(FRAGMENTO)
※

Lengua, pues, de ida y vuelta; lengua de mestizaje y viaje largo; lengua de resistencia y resiliencia, lengua que los migrantes hispanohablantes han llevado a Estados Unidos hasta convertir ese país en el que más se habla la lengua española. O en el que más gente habla español: y eso, lo sabemos, va en aumento. En aumento imparable que, tal vez, creará, construirá, fabricará con los años otra lengua mestiza, que no será ni español del todo ni inglés del todo, sino todo lo contrario: un machihembraje mestizo entre el español y el inglés. Y ustedes saben que este ya es un fenómeno de hace muchos años, el spanglish, o como quieran llamarlo en términos académicos, intelectuales o populares.

※

(TUS TAREAS)
1. Responde estas preguntas sobre el fragmento acerca del español:
(a) ¿A qué país han llevado la lengua los migrantes hispanohablantes?
(b) ¿Entre qué dos lenguas se daría la mezcla de la que habla el texto?
(c) ¿Qué nombre se le da a ese fenómeno?
2. Sigue escribiendo el fragmento sobre el español a partir de su última oración.

※

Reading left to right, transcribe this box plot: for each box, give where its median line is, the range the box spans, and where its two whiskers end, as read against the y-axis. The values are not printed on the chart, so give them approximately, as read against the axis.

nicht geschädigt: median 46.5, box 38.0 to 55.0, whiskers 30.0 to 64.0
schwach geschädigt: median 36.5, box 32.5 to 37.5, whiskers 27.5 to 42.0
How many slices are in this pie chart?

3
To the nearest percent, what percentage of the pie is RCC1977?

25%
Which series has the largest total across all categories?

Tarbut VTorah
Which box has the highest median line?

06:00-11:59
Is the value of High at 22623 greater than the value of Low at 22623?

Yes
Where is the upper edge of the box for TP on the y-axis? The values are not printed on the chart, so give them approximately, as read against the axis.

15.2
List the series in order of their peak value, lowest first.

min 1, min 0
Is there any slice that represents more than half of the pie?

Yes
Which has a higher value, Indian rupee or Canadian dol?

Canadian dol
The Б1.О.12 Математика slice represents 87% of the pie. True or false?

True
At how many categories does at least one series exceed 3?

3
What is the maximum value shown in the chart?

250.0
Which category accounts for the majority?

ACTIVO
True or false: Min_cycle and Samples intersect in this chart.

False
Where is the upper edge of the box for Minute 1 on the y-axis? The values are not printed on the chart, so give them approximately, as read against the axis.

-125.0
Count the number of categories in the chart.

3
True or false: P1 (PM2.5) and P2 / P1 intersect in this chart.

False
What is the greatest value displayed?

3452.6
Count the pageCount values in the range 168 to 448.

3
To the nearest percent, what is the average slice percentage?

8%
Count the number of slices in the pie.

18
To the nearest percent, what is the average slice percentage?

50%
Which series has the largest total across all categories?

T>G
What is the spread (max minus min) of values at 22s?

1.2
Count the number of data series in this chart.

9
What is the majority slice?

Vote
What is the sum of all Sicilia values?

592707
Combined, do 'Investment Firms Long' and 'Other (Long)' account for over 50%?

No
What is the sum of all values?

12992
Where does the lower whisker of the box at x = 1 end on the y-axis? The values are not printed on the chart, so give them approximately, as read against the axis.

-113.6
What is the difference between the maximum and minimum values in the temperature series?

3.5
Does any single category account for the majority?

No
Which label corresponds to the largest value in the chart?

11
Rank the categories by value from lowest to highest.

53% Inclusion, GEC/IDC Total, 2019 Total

※

(RESPUESTAS EN ORDEN)
1.
(a) A Estados Unidos.
(b) Entre el español y el inglés.
(c) Spanglish.

2.
Para terminar, voy a contarles la anécdota que tiene como protagonista al poeta Dámaso Alonso, en aquel momento director de la la Real Academia de la Lengua Española. Está hablando una tarde de junio en la Casa de Colón, en Las Palmas de Gran Canaria. Estamos, pues, en el verano de 1979, en el discurso de clausura del I Congreso Internacional de Escritores de Lengua Española, del que fui secretario de organización. El poeta Dámaso Santos, gran conocedor de la lengua española, de sus orígenes y desarrollo, dice de repente algo que nunca se me ha olvidado. Afirma con fuerza contundente que la lengua que ayer se llamaba castellana y hoy se llama español, mañana, dentro de pocos años, se llamará hispanoamericana. Y el público, los escritores, las autoridades políticas y académicas se quedan perplejas porque el viejo académico acaba de explicar en una sola frase de pasado, presente y futuro, el profundo mestizaje, la fuerza secular, la resistencia y las distintas variantes de este español hispanoamericano del que venimos hablando estos días en Córdoba, Argentina. Ah, sí, me olvidaba: tengo que decirles que estoy completamente de acuerdo con el viejo poeta académico. Estuve de acuerdo con Dámaso Alonso y lo sigo estando.